#### [Input for this task]
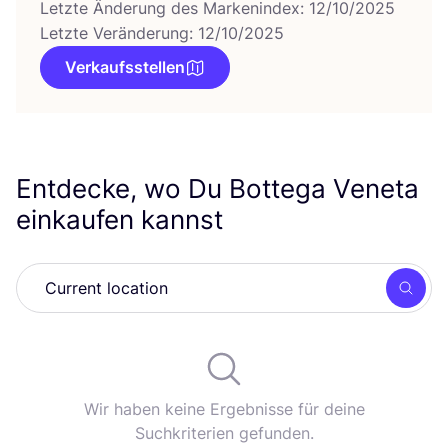
Letzte Änderung des Markenindex: 12/10/2025
Letzte Veränderung: 12/10/2025
Verkaufsstellen
Entdecke, wo Du Bottega Veneta
einkaufen kannst
Such
Wir haben keine Ergebnisse für deine
Suchkriterien gefunden.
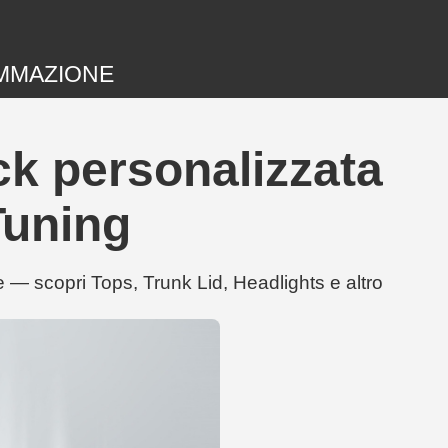
MMAZIONE
ck personalizzata
Tuning
 scopri Tops, Trunk Lid, Headlights e altro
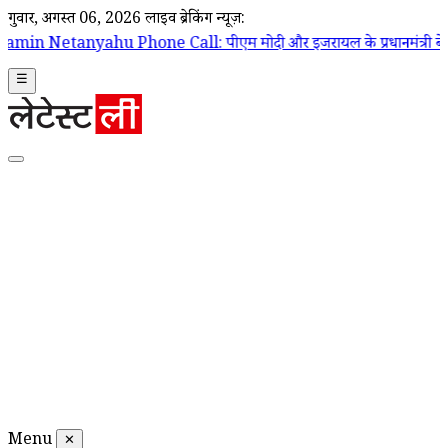
गुरूवार, अगस्त 06, 2026
लाइव ब्रेकिंग न्यूज़:
 Call: पीएम मोदी और इजरायल के प्रधानमंत्री बेंजामिन नेतन्याहू के बीच फोन 
☰
Menu
✕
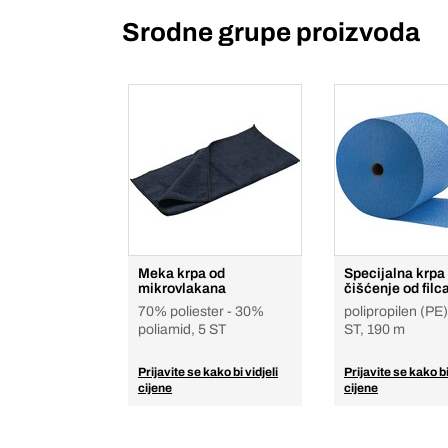
Srodne grupe proizvoda
Meka krpa od
Specijalna krpa
mikrovlakana
čišćenje od filc
70% poliester - 30%
polipropilen (PE
poliamid, 5 ST
ST, 190 m
Prijavite se kako bi vidjeli
Prijavite se kako bi
cijene
cijene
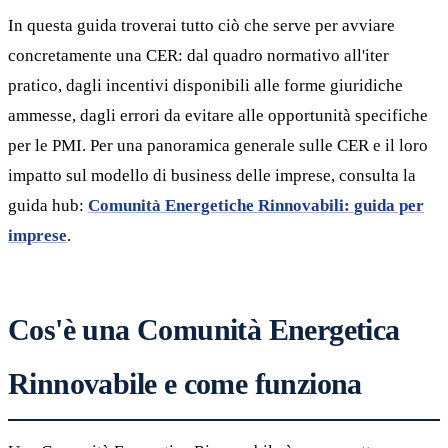
In questa guida troverai tutto ciò che serve per avviare
concretamente una CER: dal quadro normativo all'iter
pratico, dagli incentivi disponibili alle forme giuridiche
ammesse, dagli errori da evitare alle opportunità specifiche
per le PMI. Per una panoramica generale sulle CER e il loro
impatto sul modello di business delle imprese, consulta la
guida hub:
Comunità Energetiche Rinnovabili: guida per
imprese
.
Cos'è una Comunità Energetica
Rinnovabile e come funziona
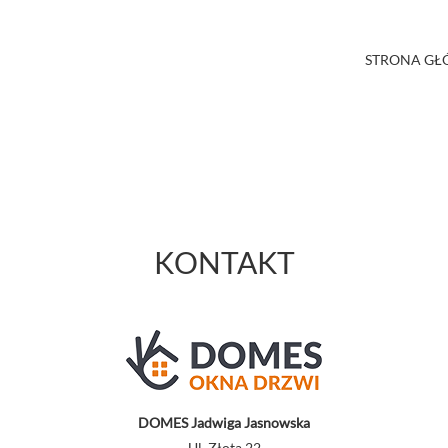
STRONA G
KONTAKT
DOMES Jadwiga Jasnowska
Ul. Złota 22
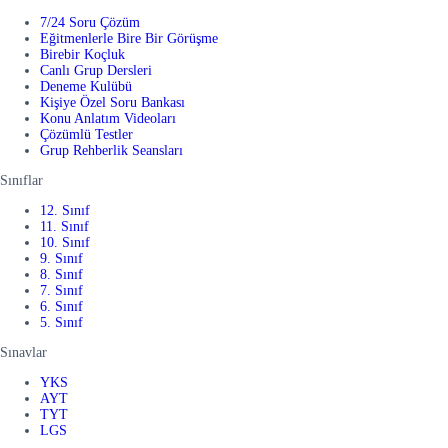
7/24 Soru Çözüm
Eğitmenlerle Bire Bir Görüşme
Birebir Koçluk
Canlı Grup Dersleri
Deneme Kulübü
Kişiye Özel Soru Bankası
Konu Anlatım Videoları
Çözümlü Testler
Grup Rehberlik Seansları
Sınıflar
12. Sınıf
11. Sınıf
10. Sınıf
9. Sınıf
8. Sınıf
7. Sınıf
6. Sınıf
5. Sınıf
Sınavlar
YKS
AYT
TYT
LGS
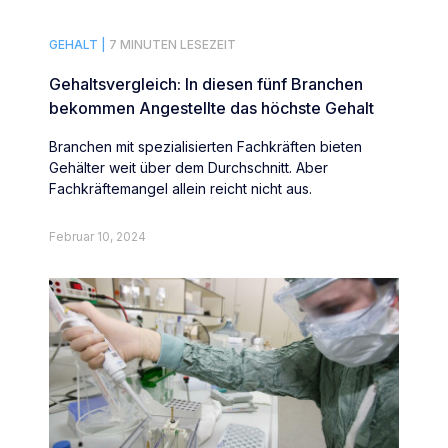
GEHALT |
7 MINUTEN LESEZEIT
Gehaltsvergleich: In diesen fünf Branchen
bekommen Angestellte das höchste Gehalt
Branchen mit spezialisierten Fachkräften bieten
Gehälter weit über dem Durchschnitt. Aber
Fachkräftemangel allein reicht nicht aus.
Februar 10, 2024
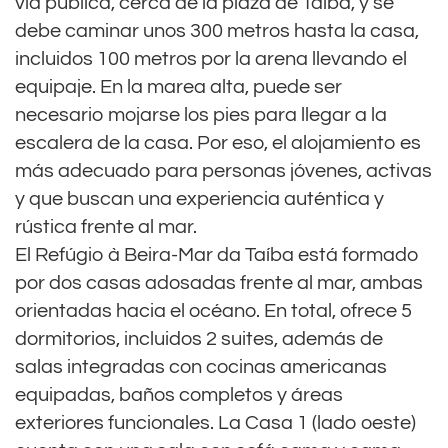
vía pública, cerca de la plaza de Taíba, y se
debe caminar unos 300 metros hasta la casa,
incluidos 100 metros por la arena llevando el
equipaje. En la marea alta, puede ser
necesario mojarse los pies para llegar a la
escalera de la casa. Por eso, el alojamiento es
más adecuado para personas jóvenes, activas
y que buscan una experiencia auténtica y
rústica frente al mar.
El Refúgio à Beira-Mar da Taíba está formado
por dos casas adosadas frente al mar, ambas
orientadas hacia el océano. En total, ofrece 5
dormitorios, incluidos 2 suites, además de
salas integradas con cocinas americanas
equipadas, baños completos y áreas
exteriores funcionales. La Casa 1 (lado oeste)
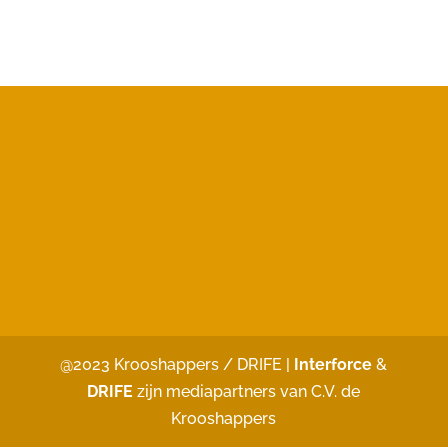
@2023 Krooshappers / DRIFE |
Interforce
&
DRIFE
zijn mediapartners van C.V. de
Krooshappers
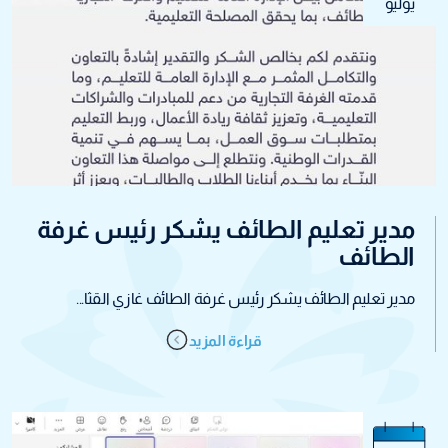
يوليو
مدير تعليم الطائف يشكر رئيس غرفة
الطائف
مدير تعليم الطائف يشكر رئيس غرفة الطائف غازي القثا...
قراءة المزيد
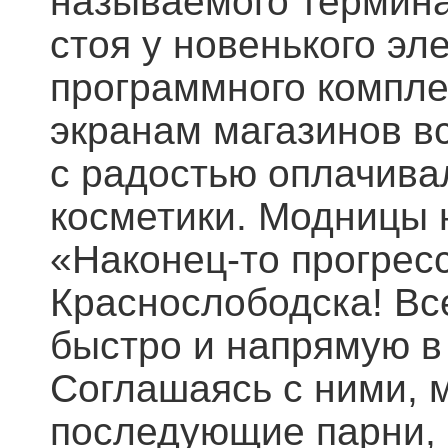
называемого термина
стоя у новенького эл
программного компле
экранам магазинов в
с радостью оплачива
косметики. Модницы н
«Наконец-то прогрес
Краснослободска! Вс
быстро и напрямую в
Соглашаясь с ними, м
последующие парни,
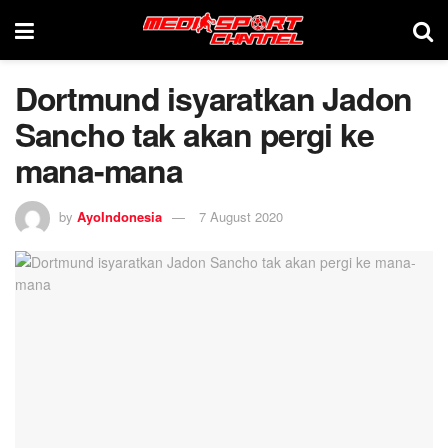
Dortmund isyaratkan Jadon
Sancho tak akan pergi ke
mana-mana
by
AyoIndonesia
7 August 2020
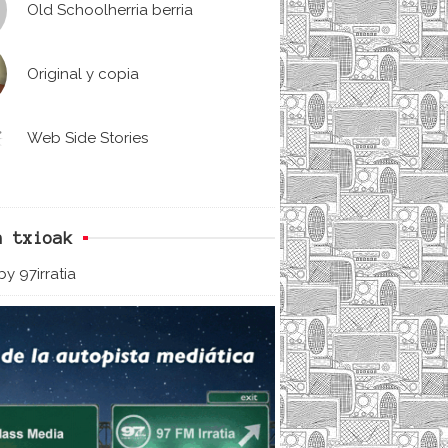
Old Schoolherria berria
Original y copia
Web Side Stories
n txioak
y 97irratia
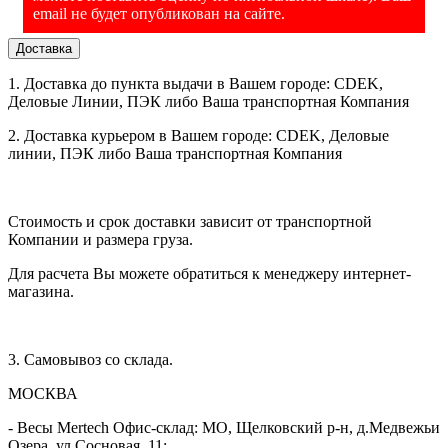
email не будет опубликован на сайте.
сканирования. Считыватель распознает данные с экранов и
PDF417; MicroPDF417; Data Matrix;
Поддерживаемые
других сложных поверхностей.
Maxicode; QR Code; MicroQR; Aztec;
2D штрих-коды
Доставка
Hanxin
Поддержка
1. Доставка до пункта выдачи в Вашем городе: CDEK,
Да
Честный Знак
В комплекте:
Сканер, Кабель USB type A, Инструкция,
Деловые Линии, ПЭК либо Ваша транспортная Компания
Поддержка
Гарантийный талон, Упаковка
Да
ЕГАИС/ФГИС
2. Доставка курьером в Вашем городе: CDEK, Деловые
линии, ПЭК либо Ваша транспортная Компания
Звуковая и
визуальная
Да
ЗАКАЗАТЬ СКАНЕР можно любым удобным для Вас
индикация
способом:
сканера
Стоимость и срок доставки зависит от транспортной
Автоматическое
- либо через корзину кнопкой "В корзину";
Компании и размера груза.
Да
сканирование
Распознавание
- либо заказать обратный звонок;
Для расчета Вы можете обратиться к менеджеру интернет-
штрихкодов со
магазина.
Да
сложных
- либо написать на почту
info@vesi-market.ru
;
поверхностей
- либо написать в ЧАТ на экране внизу справа;
Устойчивость к
3. Самовывоз со склада.
внешним
IP54
- либо позвонить
8 (913) 766-14-41
воздействиям
МОСКВА
Температура
0°С ~ +50°С
эксплуатации
- Весы Mertech Офис-склад: МО, Щелковский р-н, д.Медвежьи
Производство - Южная Корея
Температура
Озера, ул.Сосновая, 11;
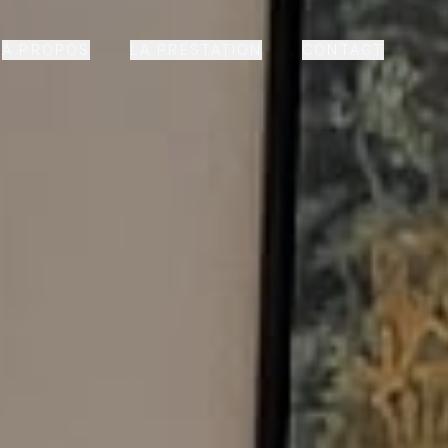
À PROPOS
LA PRESTATION
CONTACT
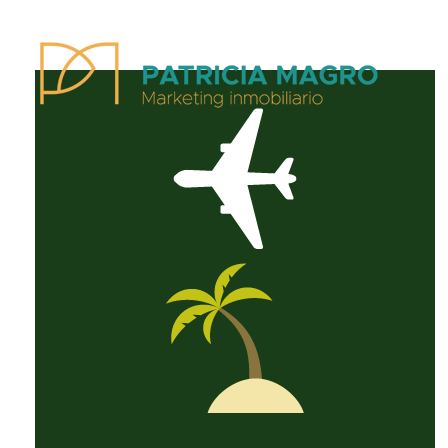
Patricia Magro - Comunicación y marketing inmobiliario
Aunque nunca me callo, guardo un par de secretos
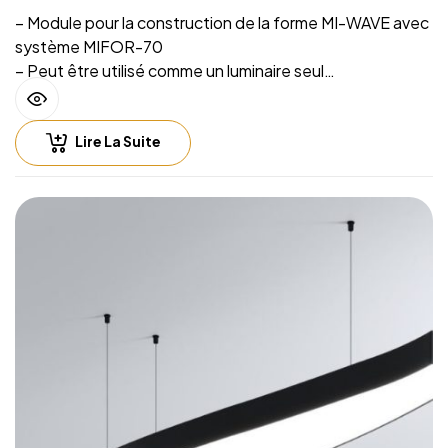
– Module pour la construction de la forme MI-WAVE avec
système MIFOR-70
– Peut être utilisé comme un luminaire seul
– Source lumineuse intégrée et système de suspension
sur filins
Lire La Suite
– Hauteur de suspension facilement réglable
– Compatible with lighting control including Casambi
(Bluetooth), DALI, 0-10V
– Fichiers CAD 2D et BIM 3D disponibles en plusieurs
formats permettant la conception de l’éclairage avec un
logiciel CAO
– Luminaire fourni sans alimentation LED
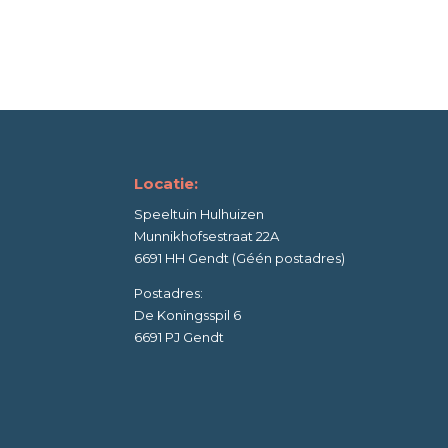
Locatie:
Speeltuin Hulhuizen
Munnikhofsestraat 22A
6691 HH Gendt (Géén postadres)
Postadres:
De Koningsspil 6
6691 PJ Gendt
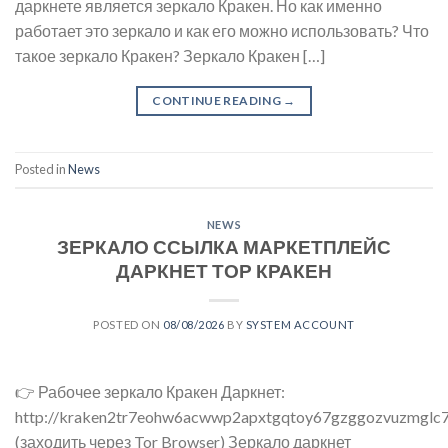
даркнете является зеркало Кракен. Но как именно
работает это зеркало и как его можно использовать? Что
такое зеркало Кракен? Зеркало Кракен […]
CONTINUE READING
→
Posted in
News
NEWS
ЗЕРКАЛО ССЫЛКА МАРКЕТПЛЕЙС
ДАРКНЕТ ТОР КРАКЕН
POSTED ON
08/08/2026
BY
SYSTEM ACCOUNT
👉 Рабочее зеркало Кракен Даркнет:
http://kraken2tr7eohw6acwwp2apxtgqtoy67gzggozvuzmglc7
(заходить через Tor Browser) Зеркало даркнет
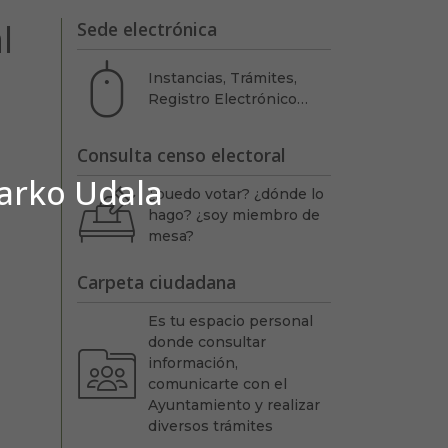
l
Sede electrónica
Instancias, Trámites,
Registro Electrónico…
Consulta censo electoral
barko Udala
¿puedo votar? ¿dónde lo
hago? ¿soy miembro de
mesa?
Carpeta ciudadana
Es tu espacio personal
donde consultar
información,
comunicarte con el
Ayuntamiento y realizar
diversos trámites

#### [Problem to solve]
From the listing above, collect every line that contains the string "système". Case matters, so a line counts only if its capitalization matches.

#### [Result of this task]
système MIFOR-70
– Source lumineuse intégrée et système de suspension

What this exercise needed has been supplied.